Exercise brief — Which lines in the records below mention the word "Informatieformulier"? Copy each one out.

Exercise data —
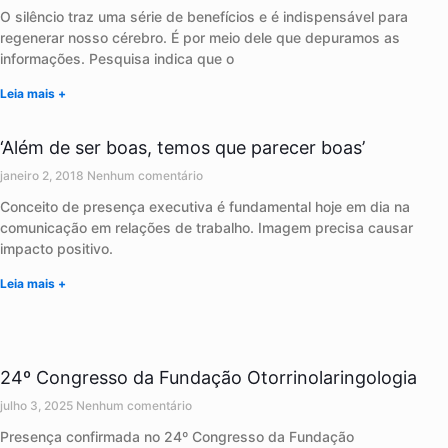
O silêncio traz uma série de benefícios e é indispensável para
regenerar nosso cérebro. É por meio dele que depuramos as
informações. Pesquisa indica que o
Leia mais +
‘Além de ser boas, temos que parecer boas’
janeiro 2, 2018
Nenhum comentário
Conceito de presença executiva é fundamental hoje em dia na
comunicação em relações de trabalho. Imagem precisa causar
impacto positivo.
Leia mais +
24º Congresso da Fundação Otorrinolaringologia
julho 3, 2025
Nenhum comentário
Presença confirmada no 24º Congresso da Fundação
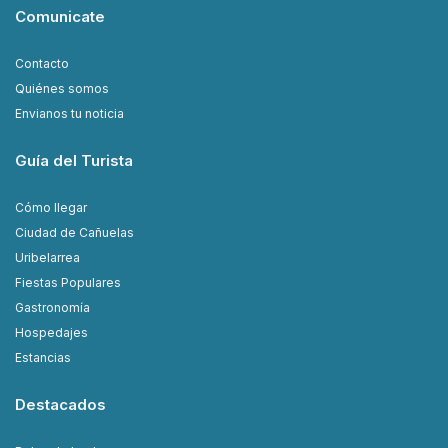
Comunicate
Contacto
Quiénes somos
Envianos tu noticia
Guía del Turista
Cómo llegar
Ciudad de Cañuelas
Uribelarrea
Fiestas Populares
Gastronomía
Hospedajes
Estancias
Destacados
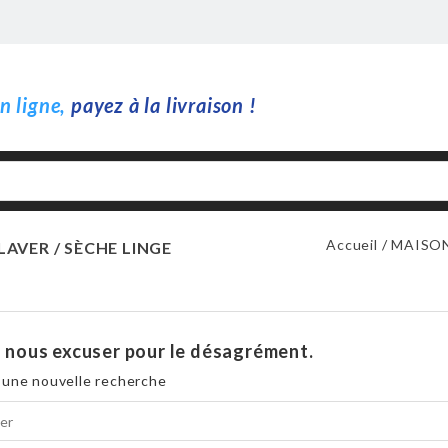
 ligne,
payez à la livraison !
Accueil
MAISO
LAVER / SÈCHE LINGE
z nous excuser pour le désagrément.
 une nouvelle recherche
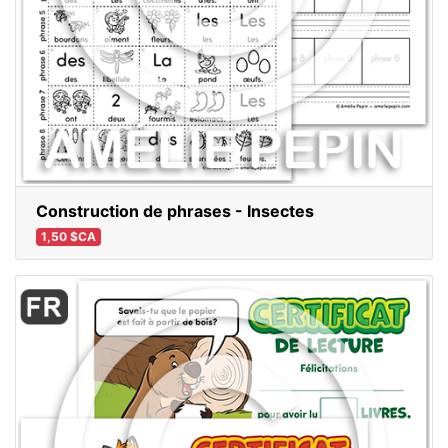
Construction de phrases - Insectes
1,50 $CA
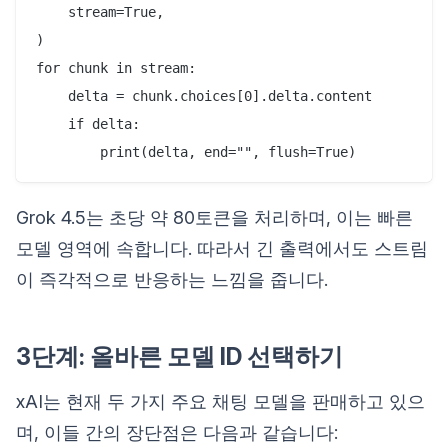
    stream=True,

)

for chunk in stream:

    delta = chunk.choices[0].delta.content

    if delta:

Grok 4.5는 초당 약 80토큰을 처리하며, 이는 빠른
모델 영역에 속합니다. 따라서 긴 출력에서도 스트림
이 즉각적으로 반응하는 느낌을 줍니다.
3단계: 올바른 모델 ID 선택하기
xAI는 현재 두 가지 주요 채팅 모델을 판매하고 있으
며, 이들 간의 장단점은 다음과 같습니다:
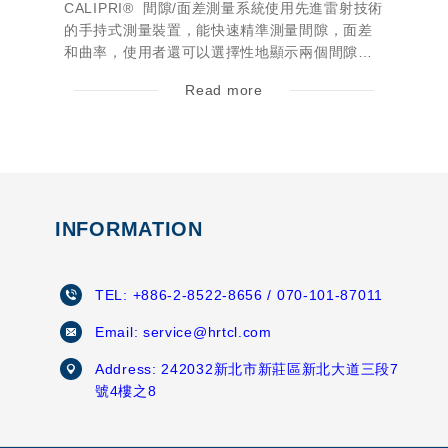
CALIPRI® 間隙/面差測量系統使用先進雷射技術
的手持式測量裝置，能快速精準測量間隙，面差
和曲率，使用者還可以選擇性地顯示兩個間隙側
的曲率和前角。
Read more
INFORMATION
TEL:
+886-2-8522-8656
/ 070-101-87011
Email:
service@hrtcl.com
Address:
242032新北市新莊區新北大道三段7
號4樓之8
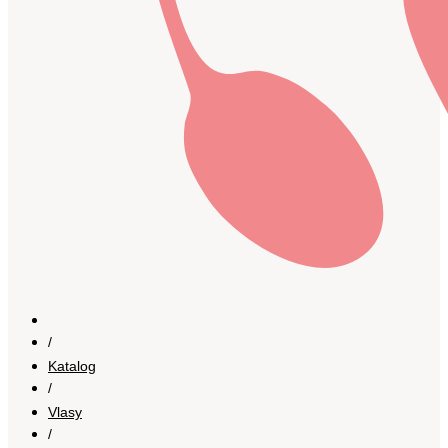
/
Katalog
/
Vlasy
/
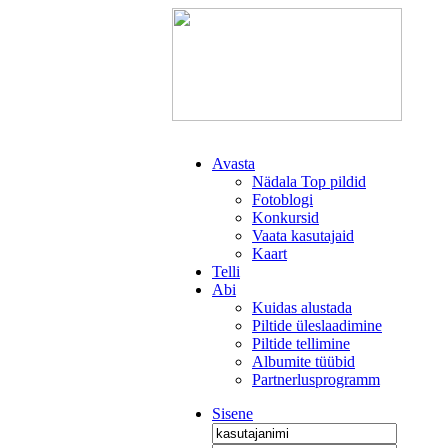
Avasta
Nädala Top pildid
Fotoblogi
Konkursid
Vaata kasutajaid
Kaart
Telli
Abi
Kuidas alustada
Piltide üleslaadimine
Piltide tellimine
Albumite tüübid
Partnerlusprogramm
Sisene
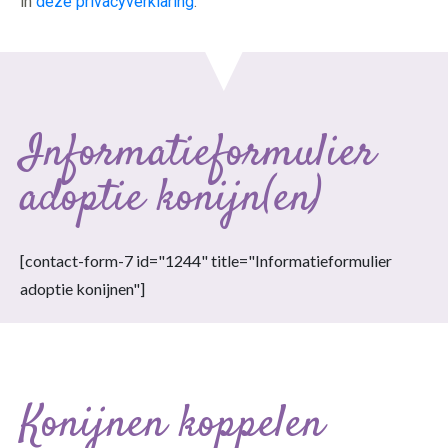
in
deze privacyverklaring
.
Informatieformulier
adoptie konijn(en)
[contact-form-7 id="1244" title="Informatieformulier
adoptie konijnen"]
Konijnen koppelen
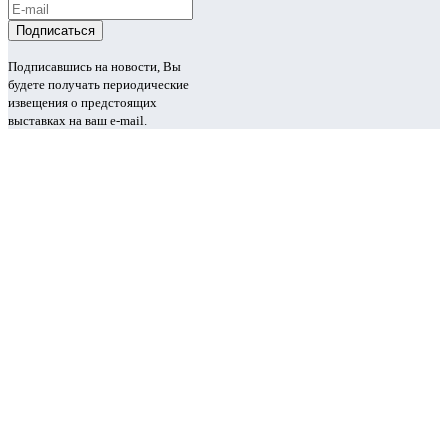
Подписавшись на новости, Вы
будете получать периодические
извещения о предстоящих
выставках на ваш e-mail.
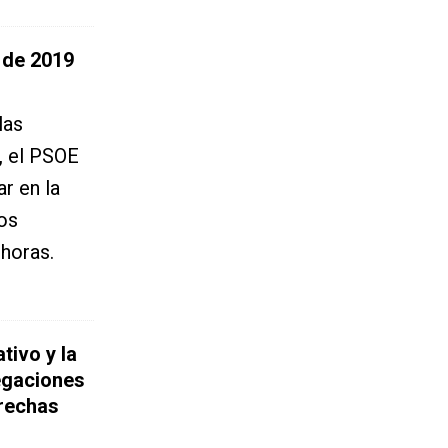
 de 2019
las
, el PSOE
r en la
los
 horas.
tivo y la
egaciones
erechas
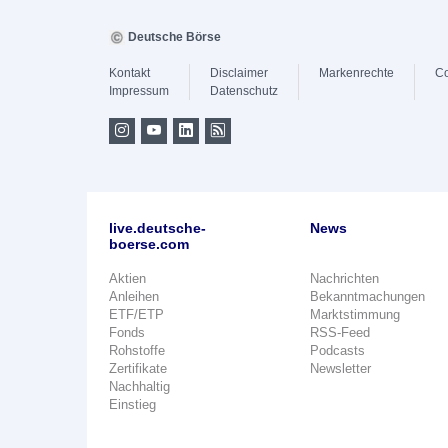
Deutsche Börse
Kontakt
Disclaimer
Markenrechte
Co
Impressum
Datenschutz
live.deutsche-
News
boerse.com
Aktien
Nachrichten
Anleihen
Bekanntmachungen
ETF/ETP
Marktstimmung
Fonds
RSS-Feed
Rohstoffe
Podcasts
Zertifikate
Newsletter
Nachhaltig
Einstieg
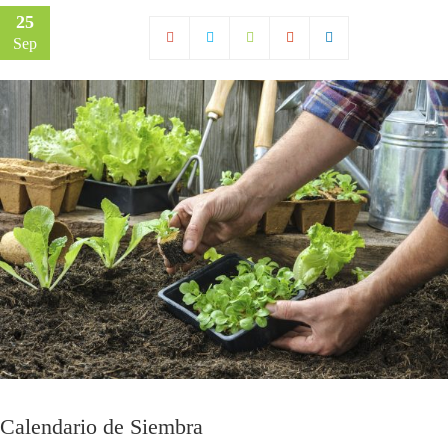
25
Sep
Calendario de Siembra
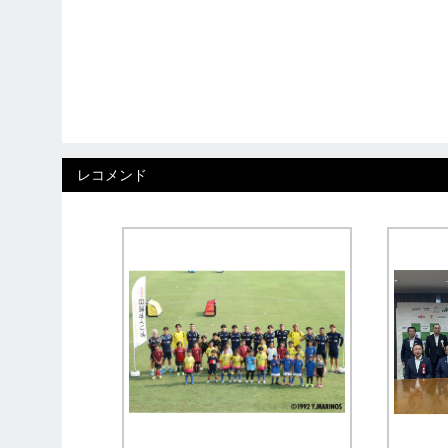
レコメンド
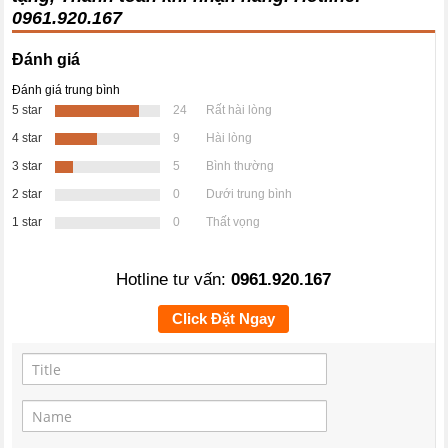
0961.920.167
Đánh giá
Đánh giá trung bình
5 star
24
Rất hài lòng
4 star
9
Hài lòng
3 star
5
Bình thường
2 star
0
Dưới trung bình
1 star
0
Thất vọng
Hotline tư vấn:
0961.920.167
Click Đặt Ngay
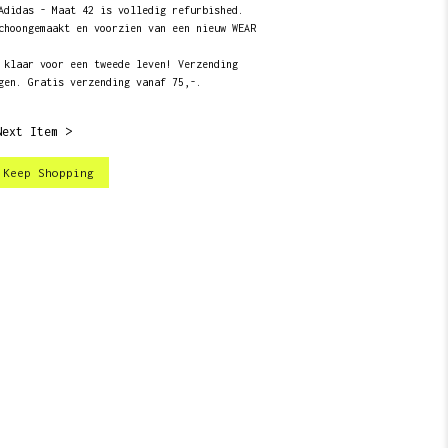
Adidas - Maat 42 is volledig refurbished.
choongemaakt en voorzien van een nieuw WEAR
 klaar voor een tweede leven! Verzending
gen. Gratis verzending vanaf 75,-.
Next Item >
Keep Shopping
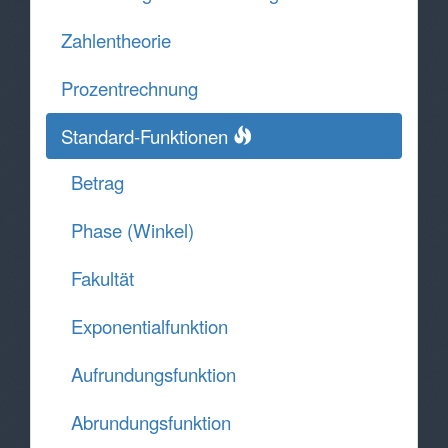
Zahlentheorie
Prozentrechnung
Standard-Funktionen
Betrag
Phase (Winkel)
Fakultät
Exponentialfunktion
Aufrundungsfunktion
Abrundungsfunktion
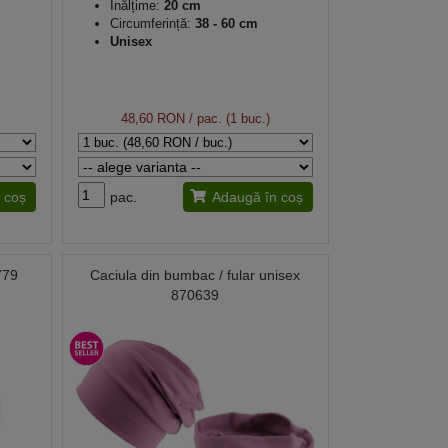
Înălțime:
20 cm
Circumferință:
38 - 60 cm
Unisex
48,60 RON
/ pac. (1 buc.)
 coș
pac.
Adaugă în coș
779
Caciula din bumbac / fular unisex
870639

Expected answer —
Informatieformulier
[contact-form-7 id="1244" title="Informatieformulier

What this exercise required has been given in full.